Lots of studies showed the combination therapy of perindopril, indapamide and amlodipine could increase BP lowering efficacy and the benefits of high-risk patients. To evaluate potential pharmacokinetic interaction, a simultaneous UPLC-MS/MS quantification method of perindopril, Perindoprilat and indapamide in human plasma was developed and validated. The plasma samples were prepared by solid phase extraction, and then separated on an X-terra MS C18 (2.1 mm × 150 mm, 3.5 μm) with isocratic elution. The ion transitions at m/z 369.165 → 172.000 (perindopril), m/z 341.146 → 170.112 (Perindoprilat), m/z 366.010 → 132.100 (indapamide), m/z 389.120 → 206.200 (S10211-1, IS1) and m/z 394.080 → 160.200 (S1641, IS2) were monitored under the positive ion mode of electrospray ionization with multiple reaction monitoring. This method exhibited great sensitivity, linearity, accuracy, and precision for the determination of perindopril, Perindoprilat and indapamide over the range of 0.250-50.0 ng/mL. The average extraction recovery of perindopril, Perindoprilat and indapamide samples at low, medium, and high concentration levels were between 85.9% and 93.6%, respectively. The stability of analytes over different storage and processing conditions in the whole study was also validated. The method is fast, accurate, sensitive and reproducible, which is suitable for the detection of the concentration of perindopril, Perindoprilat and indapamide in human plasma.
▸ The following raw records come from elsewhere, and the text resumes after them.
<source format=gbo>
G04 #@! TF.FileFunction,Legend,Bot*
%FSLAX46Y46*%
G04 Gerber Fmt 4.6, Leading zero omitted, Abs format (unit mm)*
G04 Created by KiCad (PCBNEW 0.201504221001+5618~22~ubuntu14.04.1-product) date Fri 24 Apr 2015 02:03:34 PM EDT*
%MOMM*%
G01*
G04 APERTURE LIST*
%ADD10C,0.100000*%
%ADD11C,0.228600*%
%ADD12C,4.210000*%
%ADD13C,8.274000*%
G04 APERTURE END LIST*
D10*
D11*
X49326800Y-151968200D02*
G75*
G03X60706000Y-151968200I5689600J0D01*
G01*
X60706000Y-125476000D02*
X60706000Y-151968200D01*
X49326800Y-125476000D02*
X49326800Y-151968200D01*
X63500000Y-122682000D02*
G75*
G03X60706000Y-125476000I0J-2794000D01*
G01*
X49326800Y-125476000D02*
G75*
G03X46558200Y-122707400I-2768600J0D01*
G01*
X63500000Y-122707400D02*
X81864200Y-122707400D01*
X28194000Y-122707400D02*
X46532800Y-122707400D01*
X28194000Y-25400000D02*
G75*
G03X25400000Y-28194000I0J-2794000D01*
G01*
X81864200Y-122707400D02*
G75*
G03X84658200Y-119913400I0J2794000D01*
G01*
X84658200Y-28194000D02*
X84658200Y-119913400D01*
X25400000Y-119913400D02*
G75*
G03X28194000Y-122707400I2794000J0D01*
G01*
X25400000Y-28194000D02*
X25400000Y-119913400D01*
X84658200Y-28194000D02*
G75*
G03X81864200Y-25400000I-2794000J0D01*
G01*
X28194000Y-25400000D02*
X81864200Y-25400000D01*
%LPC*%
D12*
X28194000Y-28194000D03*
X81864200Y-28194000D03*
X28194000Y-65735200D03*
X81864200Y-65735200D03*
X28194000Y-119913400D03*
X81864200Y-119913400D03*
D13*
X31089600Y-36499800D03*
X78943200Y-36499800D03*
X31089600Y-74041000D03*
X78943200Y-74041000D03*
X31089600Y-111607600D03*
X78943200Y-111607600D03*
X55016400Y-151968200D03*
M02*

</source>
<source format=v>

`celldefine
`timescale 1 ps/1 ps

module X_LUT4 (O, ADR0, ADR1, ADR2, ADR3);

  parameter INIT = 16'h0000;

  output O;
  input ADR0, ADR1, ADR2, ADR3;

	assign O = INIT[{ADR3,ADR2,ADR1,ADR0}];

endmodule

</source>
The effect of haemodialysis on the pharmacokinetics of Perindoprilat after long-term perindopril
Eur J Clin Pharmacol 1993;44(2):183-7.PMID:8453964DOI:10.1007/BF00315478.
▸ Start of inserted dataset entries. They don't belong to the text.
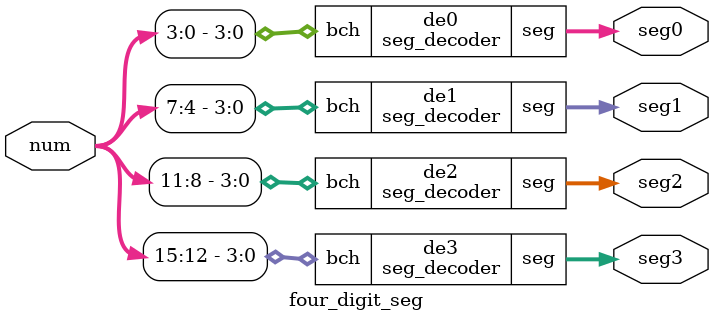
<source format=v>
module LAB3 (KEY, SW, LEDR, HEX3, HEX2, HEX1, HEX0);
	input [3:0] KEY;
	input [9:0] SW;
	output [9:9] LEDR;
	output [6:0] HEX3, HEX2, HEX1, HEX0;
	reg [7:0] A, B, C, D;
	wire [15:0] resultAB, resultCD, sum;
	reg [15:0] num_display;
	
	//sum = (A x B) + (C x D)
	mult AB(.dataa(A), .datab(B), .result(resultAB));
	mult CD(.dataa(C), .datab(D), .result(resultCD));
	add ABCD(.dataa(resultAB), .datab(resultCD), .cout(LEDR), .result(sum));
	//display {A,B}, {C,D} or sum
	four_digit_seg display(num_display, HEX3, HEX2, HEX1, HEX0);
	
	//KEY[1] is manual input clock, KEY[0] is active-low asynchronous reset
	always @(posedge KEY[1] or negedge KEY[0]) begin
		if(~KEY[0]) begin
			A = 0;
			B = 0;
			C = 0;
			D = 0;
		end
		else begin
			//SW[9] is write enable
			if(SW[9] == 1) begin
				//SW[8] decides A&B or C&D
				if(SW[8] == 1) begin
					//KEY[2] decides A&C or B&D
					if(KEY[2] == 1) begin
						A = SW[7:0];
					end
					else begin
						B = SW[7:0];
					end
				end
				else begin
					if(KEY[2] == 1) begin
						C = SW[7:0];
					end
					else begin
						D = SW[7:0];
					end
				end
			end
		end
	end
	
	//KEY[3]&SW[8] decides display
	always @(*) begin
		if(KEY[3] == 0) begin
			num_display = sum;
		end
		else begin
			if(SW[8] == 1) begin
				num_display = {A, B};
			end
			else begin
				num_display = {C, D};
			end
		end
	end
	
endmodule

//bch to seg
module seg_decoder (bch, seg);
	input [3:0] bch;
	output [6:0] seg;
	reg [6:0] seg;
	
	always @(bch) begin
		case (bch)
			0 : seg = 7'b1000000;
			1 : seg = 7'b1111001;
			2 : seg = 7'b0100100;
			3 : seg = 7'b0110000;
			4 : seg = 7'b0011001;
			5 : seg = 7'b0010010;
			6 : seg = 7'b0000010;
			7 : seg = 7'b1111000;
			8 : seg = 7'b0000000;
			9 : seg = 7'b0010000;
			10 : seg = 7'b0001000;	//A
			11 : seg = 7'b0000011;	//b
			12 : seg = 7'b1000110;	//C
			13 : seg = 7'b0100001;	//d
			14 : seg = 7'b0000110;	//E
			15 : seg = 7'b0001110;	//F
			//lights out
			default : seg = 7'b1111111;
		endcase
	end
endmodule

//display four digit in seg
module four_digit_seg (num, seg3, seg2, seg1, seg0);
	input [15:0] num;
	output [6:0] seg3, seg2, seg1, seg0;
	
	seg_decoder de3(num[15:12], seg3);
	seg_decoder de2(num[11:8], seg2);
	seg_decoder de1(num[7:4], seg1);
	seg_decoder de0(num[3:0], seg0);
endmodule

</source>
We have studied the pharmacokinetics of Perindoprilat, the active metabolite of perindopril, in 7 hypertensive patients undergoing haemodialysis after short-term and long-term (1 month) perindopril. We also measured angiotensin-converting enzyme activity. Each subject took 2 mg of perindopril after a 4-hour haemodialysis. Serial blood samples were obtained each hour during dialysis and between dialysis (7 samples over 44 h). Perindoprilat steady state was reached within 5 haemodialysis sessions. There was a high degree of angiotensin converting enzyme inhibition after the first dose. Administration for 1 month did not modify the time to peak Perindoprilat concentration but significantly increased the mean maximal concentration: 10.2 versus 26.8 ng.ml-1. The mean accumulation ratio was 3.5. The mean reduction in Perindoprilat concentration after dialysis was greater than 50%. Perindoprilat haemodialysis clearance was 62 ml.min-1 after the first administration and 72 ml.min-1 after 1 month. Tolerance of perindopril was good throughout the study. Treatment can be begun with 2 mg of perindopril after haemodialysis in hypertensive patients undergoing haemodialysis.